Взваливая стрелка на плечо, Усачев быстро полез вверх по склону. Фашисты молчали – видимо, лежавший в балке «Ил» с их позиций не просматривался, а может быть потому, что, готовясь к атаке, им просто не было дела до одинокого, догоравшего на земле самолета. Усачев почти выбрался из балки, когда вдруг сзади на него резко громыхнул взрыв. Что-то острое больно резануло его по ноге, и он, заваливаясь на бок, увидел, как в том месте, где лежал «Ил», вырос султан пламени и дыма. Опустив раненого на землю, он попытался было вскочить, чтобы броситься вниз к бушующему костру, но адская боль не позволила ему сделать это, и он понял, что теперь уже ничем не сможет помочь тем, кто остался там – внизу.

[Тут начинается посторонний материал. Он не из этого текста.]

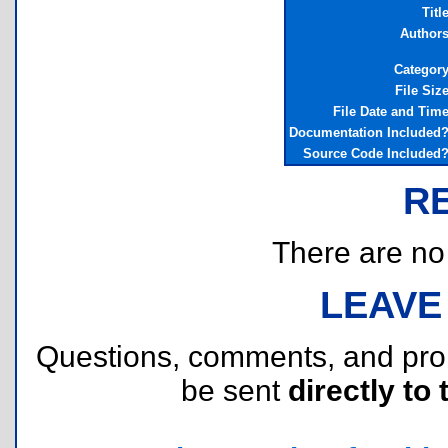
Titl
Author
Categor
File Siz
File Date and Tim
Documentation Included
Source Code Included
R
There are no r
LEAVE
Questions, comments, and pr
be sent
directly to 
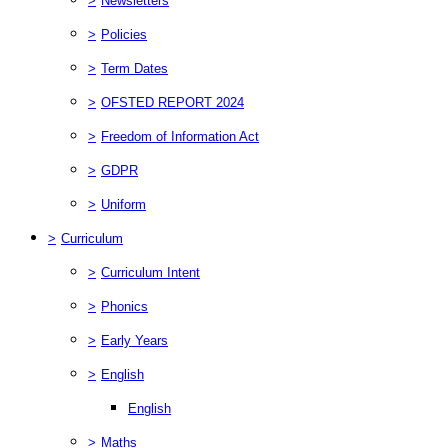
>
Newsletters
>
Policies
>
Term Dates
>
OFSTED REPORT 2024
>
Freedom of Information Act
>
GDPR
>
Uniform
>
Curriculum
>
Curriculum Intent
>
Phonics
>
Early Years
>
English
English
>
Maths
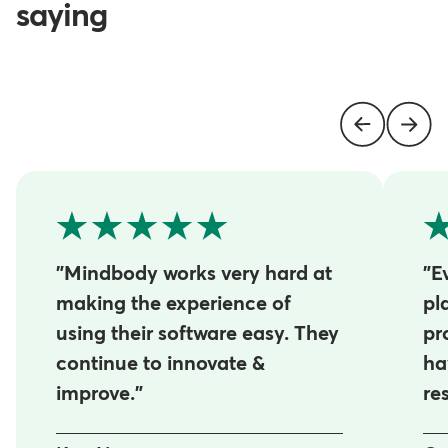
saying
"Mindbody works very hard at
"E
making the experience of
pl
using their software easy. They
pr
continue to innovate &
ha
improve."
re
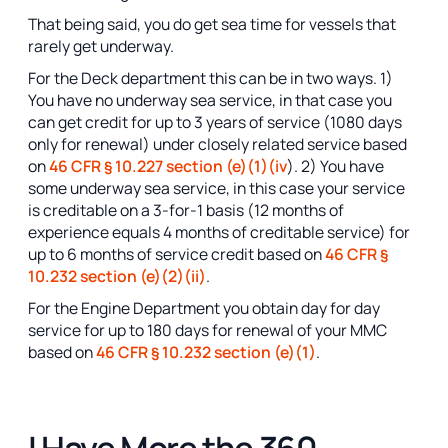
That being said, you do get sea time for vessels that
rarely get underway.
For the Deck department this can be in two ways. 1)
You have no underway sea service, in that case you
can get credit for up to 3 years of service (1080 days
only for renewal) under closely related service based
on
46 CFR § 10.227 section (e)(1)(iv
). 2) You have
some underway sea service, in this case your service
is creditable on a 3-for-1 basis (12 months of
experience equals 4 months of creditable service) for
up to 6 months of service credit based on
46 CFR §
10.232 section (e)(2)(ii)
.
For the Engine Department you obtain day for day
service for up to 180 days for renewal of your MMC
based on
46 CFR § 10.232 section (e)(1)
.
I Have More the 360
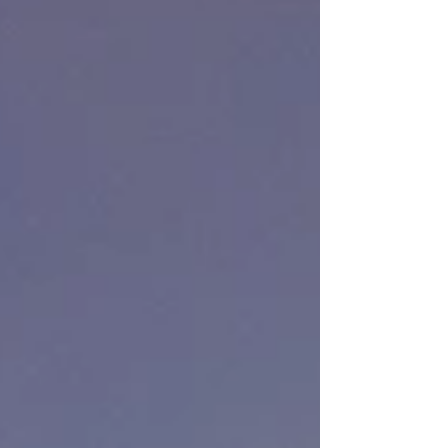
marketplace. From retail stores and restaurants to
office buildings and hospitality venues, lighting
plays a significant role in how customers perceive
a business. Well-designed lighting does more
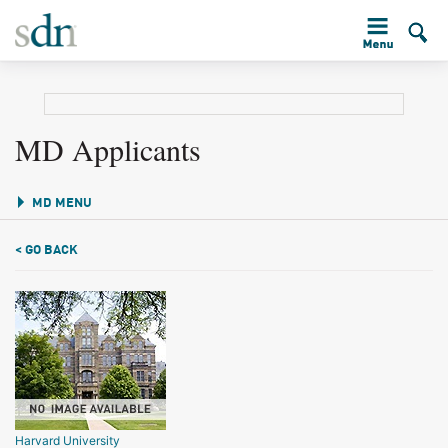
MD Applicants
MD MENU
< GO BACK
Harvard University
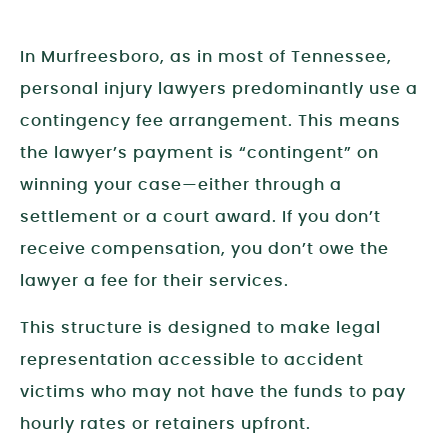
In Murfreesboro, as in most of Tennessee,
personal injury lawyers predominantly use a
contingency fee arrangement. This means
the lawyer’s payment is “contingent” on
winning your case—either through a
settlement or a court award. If you don’t
receive compensation, you don’t owe the
lawyer a fee for their services.
This structure is designed to make legal
representation accessible to accident
victims who may not have the funds to pay
hourly rates or retainers upfront.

Впереди, справа, слева загрохотали разрывы снарядов. Взметнув в небо массу земли, они дробили ее на комки, превращали в пыль, возвращая назад черной лавиной: барабанящей, скачущей, шипящей.
Спустив раненного в воронку, Усачев закрыл его собой. Ему казалось, что время остановилось и в этой воронке на ничейной земле он уже целую вечность, и никогда не будет конца грохочущему шквалу разрывов, противному вою осколков и беспрерывно сыпящейся с неба пыли. Но смерч вдруг неожиданно прекратился. Стало тихо. Из короткого оцепенения его вывел слабый стон раненого. Повернувшись к нему, Усачев увидел бледное, осунувшееся лицо и тут же, не мешкая, расстегнул его комбинезон. Кровь, обильно пропитавшая гимнастерку, неприятно мокрела под руками, и ему пришлось повозиться, прежде чем он туго, как видел в медсанбате, обмотал грудь стрелка двумя пакетами. Затем, осмотрев голову раненного и обнаружив еще одну кровоточащую рану, не раздумывая, пустил в дело половину пакета, оставленного для себя, и только после этого взялся за свою рану. Закончив перевязку, Усачев в изнеможении откинулся на спину и закрыл глаза. Его тошнило, кружилась голова. Оглохший от взрывов и ослабевший от потери крови, он медленно приходил в себя, постепенно ощущая окружающую его реальность. Вначале ему показалось, что в голове стоит какой-то звон, как это уже не раз бывало после контузии. Но затем понял, что этот надрывный низкий гул, медленно нарастая, наползает с той стороны балки. «Танки!» – сразу же угадал Усачев и неожиданно для себя удивился тому, что это его не испугало. Он не вздрогнул, не вжал голову в плечи, как это было в сорок первом, когда одно только это слово порой вносило растерянность и сумятицу в целые подразделения. Но два года войны многому его научили. И уметь держать себя в руках, и не позволять овладевать собой тем чувствам, которые, если ты вовремя не схватишь их в кулак, обволокут тебя, как щупальца спрута, сомнут твою волю и сознание и всего тебя сделают слизняком. Два года на передовой – это не два года жизни и даже не та уравниловка – день за три. Там, бывало, за час такого насмотришься и натерпишься, что и в двадцать четыре часа не отойдешь. И потому не случайно то, что ранее казавшееся невероятным, сверхчеловеческим и просто невозможным, за эти два года стократ повторенное простым советским человеком, стало обычным ратным делом. Оно вросло в сознание, отложилось там, впиталось в кровь, стало неотъемлемой частью характера человека, носящего звание – солдат!